FindDataIdNCEI.get_matched_datasets()

Returns datasets that have any datatypes that contains specified keyword.

Parameter
---------
None

Returns
-------
list[dict]:
    List of datasets that have any datatypes for specified keyword



FindDataIdNCEI.get_matched_datatypes()

Returns datatypes that contains specified keyword.

Parameters
----------
None

Returns
-------
list[dict]:
    List of datatypes that contains specified keyword


FindDataIdNCEI.get_id_pairs()

Returns pairs of datasets-matched datatypes.

Parameters
----------
None

Returns
-------
dict[str: list[str]]:
    Dictionary of {matched_datasetid1: [matched_datatypeids], matched_datasetid2: [matched_datatypeids], ...}. Can be used as datasetid and datatypeid for get_data() method or other get_* method().

B. getncei.FindLocationInfoNCEI¶

Constructor¶

FindLocationInfoNCEI(token, target, locationcategoryid, [filter])

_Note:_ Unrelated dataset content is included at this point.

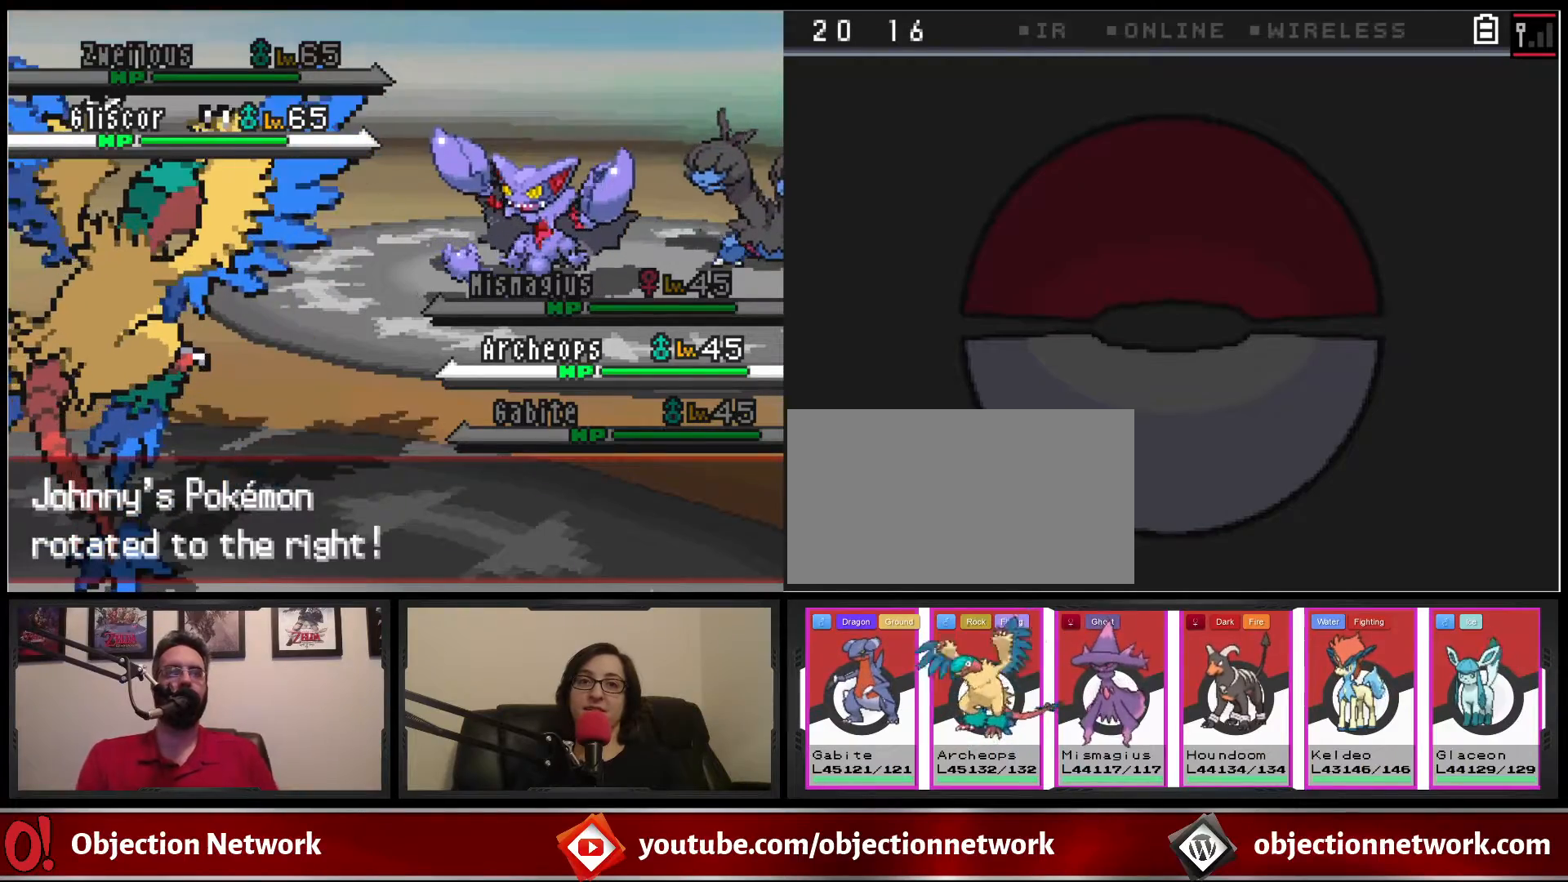
{"buttons": [], "events": [[17, "A", "down"], [117, "A", "up"]]}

Find a location of available data by searching it based on target keyword. Matched location can be filtered using filter parameter to verify that location will contains that specified features.

Parameters
----------
token (str): 
    Token to access web services, obtained from https://www.ncdc.noaa.gov/cdo-web/token.
target (str):
    Specify the keyword to search in various available locations. Example: 'New York'.
locationcategoryid (str):
    As a category which describes the scope of target keyword. Example: 'CITY', as a suited value if 'New York' was specified in target parameter. 
filter (dict[str, str | list[str]]), optional, default = {}: 
    Filter the datasets or datatypes that will be retrieved using a Dict, which the KEYS are the 'Additional Parameters' for the API request. Accepted {KEYS:VALUES} pairs are as explained below:\n
    KEYS:\n
    'datasetid':
        VALUE (str or list[str]) -> Accepts a valid datasetid or a list of datasetids. Locations returned will match with keyword and will be supported by dataset(s) specified. Example: {'datasetid': 'GHCND', ...}.
    'datacategoryid':
        VALUE (str or list[str]) -> Accepts a valid datacategoryid or a list of datacategoryids. Locations returned will match with keyword and will be associated with the data category(ies) specified. Example: {'datacategoryid': 'TEMP', ...}.
    'startdate':
        VALUE (str) -> Accepts a valid ISO formated date (YYYY-MM-DD) or date time (YYYY-MM-DDThh:mm:ss). Locations returned will match with keyword and will have data after the specified date. Parameter can be use independently of 'enddate'. Example: {'startdate': '1970-10-03', ...}.
    'enddate':
        VALUE (str) -> Accepts a valid ISO formated date (YYYY-MM-DD) or date time (YYYY-MM-DDThh:mm:ss). Locations returned will match with keyword and will have data before the specified date. Parameter can be use independently of 'startdate'. Example: {'enddate': '2012-09-10', ...}.
    Example:
        filter = {
            'datasetid': 'GHCND',
            'datacategoryid': 'TEMP'
            }    

Method¶

FindLocationInfoNCEI.get_location_info()

Get the location info as a dict that match the target keyword.

Parameters
----------
None

Returns
-------
dict:
    Dictionary that contains location info that matched with target keyword.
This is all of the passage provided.